COST of personal protective equipment (PPE) has rocketed presenting a challenge for the care sector, say bosses.

The four-fold rise in PPE was revealed at a meeting of the council convened to scrutinise Bolton's response to the covid-19 crisis.

Gabrielle MacDonald from the The Bolton Association of Registered Care Homes (BARCH) said prices had "gone through the roof".

She told the Health Overview and Adult Services Scrutiny Committee: "The cost of PPE has gone through the roof – paying £25 for 10 box of gloves are now paying £114 so those are the issues going forward we need to address as much as we possibly can."

This Is Lancashire:

(Huge increase in PPE)

Andrew Walton, acting head of commissioning at Bolton Council, said: "Cost of PPE has gone up exponentially, just for a box of gloves is four times as much now and on top of that the demand for face masks, so we have been supporting that around the extraordinary expenditure and that will be a challenge for us going forward."

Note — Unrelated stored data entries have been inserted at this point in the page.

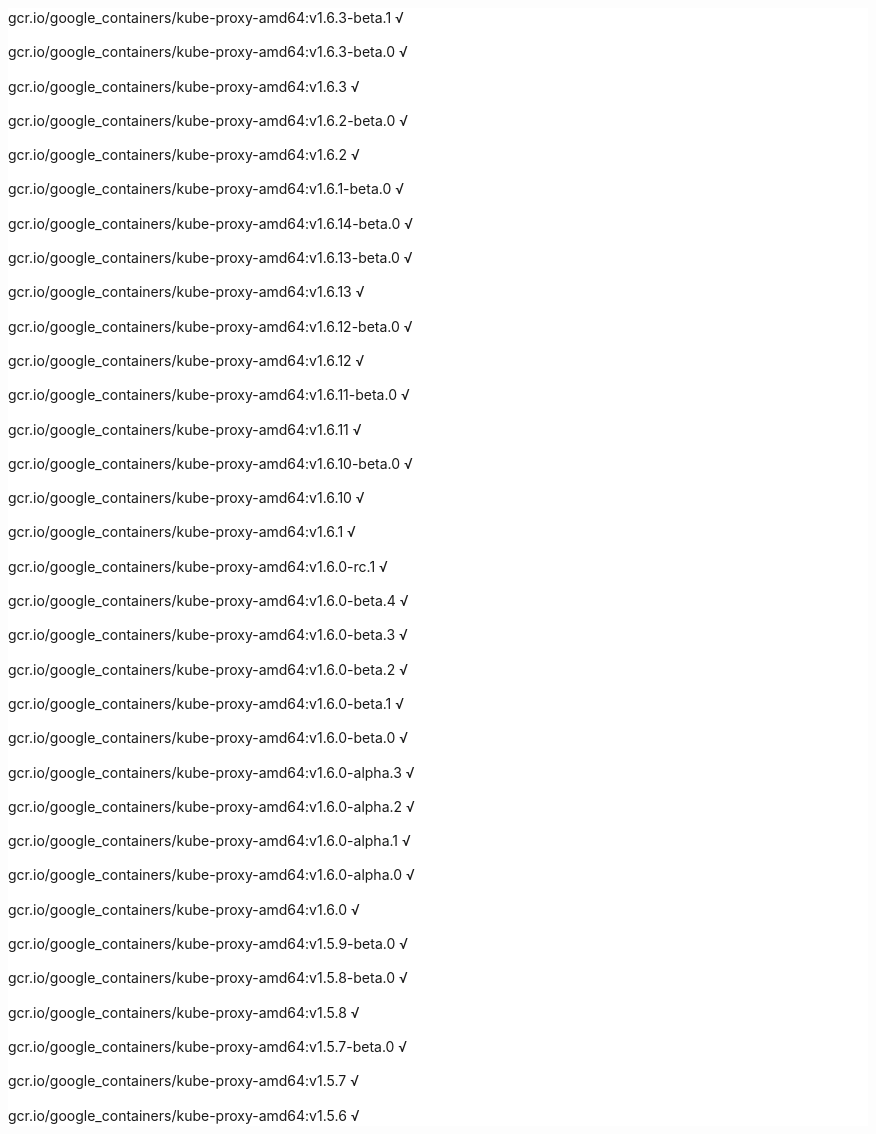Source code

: gcr.io/google_containers/kube-proxy-amd64:v1.6.3-beta.1 √

gcr.io/google_containers/kube-proxy-amd64:v1.6.3-beta.0 √

gcr.io/google_containers/kube-proxy-amd64:v1.6.3 √

gcr.io/google_containers/kube-proxy-amd64:v1.6.2-beta.0 √

gcr.io/google_containers/kube-proxy-amd64:v1.6.2 √

gcr.io/google_containers/kube-proxy-amd64:v1.6.1-beta.0 √

gcr.io/google_containers/kube-proxy-amd64:v1.6.14-beta.0 √

gcr.io/google_containers/kube-proxy-amd64:v1.6.13-beta.0 √

gcr.io/google_containers/kube-proxy-amd64:v1.6.13 √

gcr.io/google_containers/kube-proxy-amd64:v1.6.12-beta.0 √

gcr.io/google_containers/kube-proxy-amd64:v1.6.12 √

gcr.io/google_containers/kube-proxy-amd64:v1.6.11-beta.0 √

gcr.io/google_containers/kube-proxy-amd64:v1.6.11 √

gcr.io/google_containers/kube-proxy-amd64:v1.6.10-beta.0 √

gcr.io/google_containers/kube-proxy-amd64:v1.6.10 √

gcr.io/google_containers/kube-proxy-amd64:v1.6.1 √

gcr.io/google_containers/kube-proxy-amd64:v1.6.0-rc.1 √

gcr.io/google_containers/kube-proxy-amd64:v1.6.0-beta.4 √

gcr.io/google_containers/kube-proxy-amd64:v1.6.0-beta.3 √

gcr.io/google_containers/kube-proxy-amd64:v1.6.0-beta.2 √

gcr.io/google_containers/kube-proxy-amd64:v1.6.0-beta.1 √

gcr.io/google_containers/kube-proxy-amd64:v1.6.0-beta.0 √

gcr.io/google_containers/kube-proxy-amd64:v1.6.0-alpha.3 √

gcr.io/google_containers/kube-proxy-amd64:v1.6.0-alpha.2 √

gcr.io/google_containers/kube-proxy-amd64:v1.6.0-alpha.1 √

gcr.io/google_containers/kube-proxy-amd64:v1.6.0-alpha.0 √

gcr.io/google_containers/kube-proxy-amd64:v1.6.0 √

gcr.io/google_containers/kube-proxy-amd64:v1.5.9-beta.0 √

gcr.io/google_containers/kube-proxy-amd64:v1.5.8-beta.0 √

gcr.io/google_containers/kube-proxy-amd64:v1.5.8 √

gcr.io/google_containers/kube-proxy-amd64:v1.5.7-beta.0 √

gcr.io/google_containers/kube-proxy-amd64:v1.5.7 √

gcr.io/google_containers/kube-proxy-amd64:v1.5.6 √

But the meeting heard how the local authority, hospital and care homes have been working together during the crisis ­— and how local care homes starting putting in place measures earlier, including implementing lockdown and use of PPE.

Mr Walton said: "It’s been an unprecedented time and extremely challenging for care providers whether that is home care, care homes or other care providers, in particular care homes have really been challenged

"In those early months of March and April in particular workforce with sickness and the demands around PPE were extremely challenging but all providers managed to maintain services, we didn’t have any services fail, we did suspend some services such as daycare and respite, and we are now looking at reintroducing those.

"Care homes have been the most impacted, 25 of the 57 have experienced at least one case of covid-19 and we have had 111 confirmed deaths in care homes where covid-19 was recorded on the death certificate, that’s around the same as the national average around 33 per cent and it is still an awful lot of people."

But he said: "We worked very closely together as partners, with providers and colleagues from health and other agencies probably we worked much more closely together than we have ever worked."

This Is Lancashire:

(PPE use in care homes)

Bolton infection team worked with care homes to limit the spread of coronavirus in care homes, especially if residents had been discharged from hospital, with Rachel Tanner, assistant director of public health, saying the borough was "ahead of the game when it came to testing".

She said:"Our infection team advised homes to try and isolate irrespective of test if somebody was discharged they should self-isolate from within the home for the greatest protection.

“So I do think it was difficult and I think it was difficult to understand the path of the virus and how that was spread. We knew care homes were our most vulnerable and our homes did a great job.

Rachel added: "We did have infections in homes where there were no discharges from hospital so it is very difficult to say what the reason was in term of covid outbreak in homes, there were many homes where there was not a discharge from hospital.

"The homes in terms of how they supported end of life care was exemplary ensuring people were supported throughout.

"I do believe that in partnership between the hospital, the ward staff the integrated discharge team and our care sector we did the best we could in what was an extremely difficult circumstance.”

Cllr Nick Peel, leader of Bolton Labour Group, said: "This is an issues that is worrying me and has worried me since the beginning.

“This is the issue of the infections in care homes as a result of government policy, there is growing evidence now emerging across the country that this could have been avoided."

He added: "So for all the professionalism and wonderful work the damage had already been done and it leads to the UK having the highest death rate per capita of any comparable country."